*Work to complete*
1. Repeat the passage describing the Swedish pasture study area word for word.
2. Copy out every line of the point-tracking rows below verbatim, omitting the picture placeholders.

*Passage provided*
::::

Map of the study area in south-central Sweden, including 38 semi-natural pastures of different management states (abandoned, restored and continuously grazed) in landscapes with contrasting connectivity to continuously grazed pastures. Surveys of flowering plants, pollinators and their interactions were conducted in each pasture on five occasions in the period May to July 2012. The map was created using ArcGIS 10.3, based on background maps from Lantmäteriet, the Swedish National Land Survey, under license i2014/764.

To select the abandoned and continuously grazed pastures we used a national Swedish geographical database of semi-natural grasslands (http://www.jordbruksverket.se/tuva). The selection of continuously grazed pastures was based on habitat type, such that the pastures displayed similar vegetation structure. Restored pastures were located and selected with information from The Uppland foundation, the County Administrative Boards and the municipalities in the regions, on pastures for which land-owners had received economical compensation to restore from an abandoned state. Restoration actions consisted of removal of encroaching shrubs and young trees, and by re-establishment of grazing livestock (cattle or sheep).

::::

*Records supplied*
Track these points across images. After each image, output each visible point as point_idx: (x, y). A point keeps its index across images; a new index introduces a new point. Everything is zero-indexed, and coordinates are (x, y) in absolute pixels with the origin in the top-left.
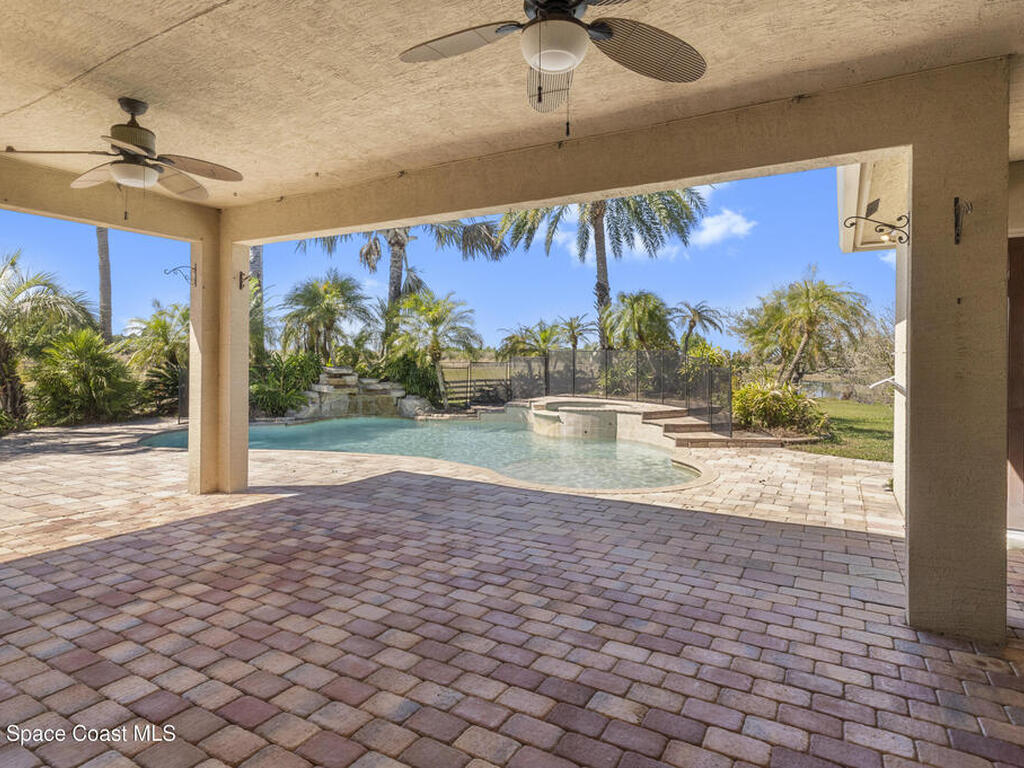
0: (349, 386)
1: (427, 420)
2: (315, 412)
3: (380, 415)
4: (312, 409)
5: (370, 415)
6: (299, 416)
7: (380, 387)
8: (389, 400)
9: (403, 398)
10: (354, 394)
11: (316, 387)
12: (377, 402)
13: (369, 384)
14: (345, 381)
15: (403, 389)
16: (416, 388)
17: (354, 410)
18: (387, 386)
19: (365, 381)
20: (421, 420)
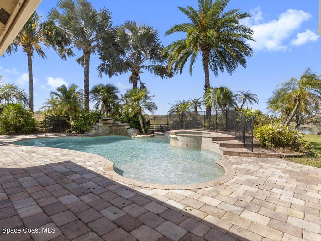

::::

*Task answers*
1.
Map of the study area in south-central Sweden, including 38 semi-natural pastures of different management states (abandoned, restored and continuously grazed) in landscapes with contrasting connectivity to continuously grazed pastures. Surveys of flowering plants, pollinators and their interactions were conducted in each pasture on five occasions in the period May to July 2012. The map was created using ArcGIS 10.3, based on background maps from Lantmäteriet, the Swedish National Land Survey, under license i2014/764.

To select the abandoned and continuously grazed pastures we used a national Swedish geographical database of semi-natural grasslands (http://www.jordbruksverket.se/tuva). The selection of continuously grazed pastures was based on habitat type, such that the pastures displayed similar vegetation structure. Restored pastures were located and selected with information from The Uppland foundation, the County Administrative Boards and the municipalities in the regions, on pastures for which land-owners had received economical compensation to restore from an abandoned state. Restoration actions consisted of removal of encroaching shrubs and young trees, and by re-establishment of grazing livestock (cattle or sheep).

2.
Track these points across images. After each image, output each visible point as point_idx: (x, y). A point keeps its index across images; a new index introduces a new point. Everything is zero-indexed, and coordinates are (x, y) in absolute pixels with the origin in the top-left.
0: (349, 386)
1: (427, 420)
2: (315, 412)
3: (380, 415)
4: (312, 409)
5: (370, 415)
6: (299, 416)
7: (380, 387)
8: (389, 400)
9: (403, 398)
10: (354, 394)
11: (316, 387)
12: (377, 402)
13: (369, 384)
14: (345, 381)
15: (403, 389)
16: (416, 388)
17: (354, 410)
18: (387, 386)
19: (365, 381)
20: (421, 420)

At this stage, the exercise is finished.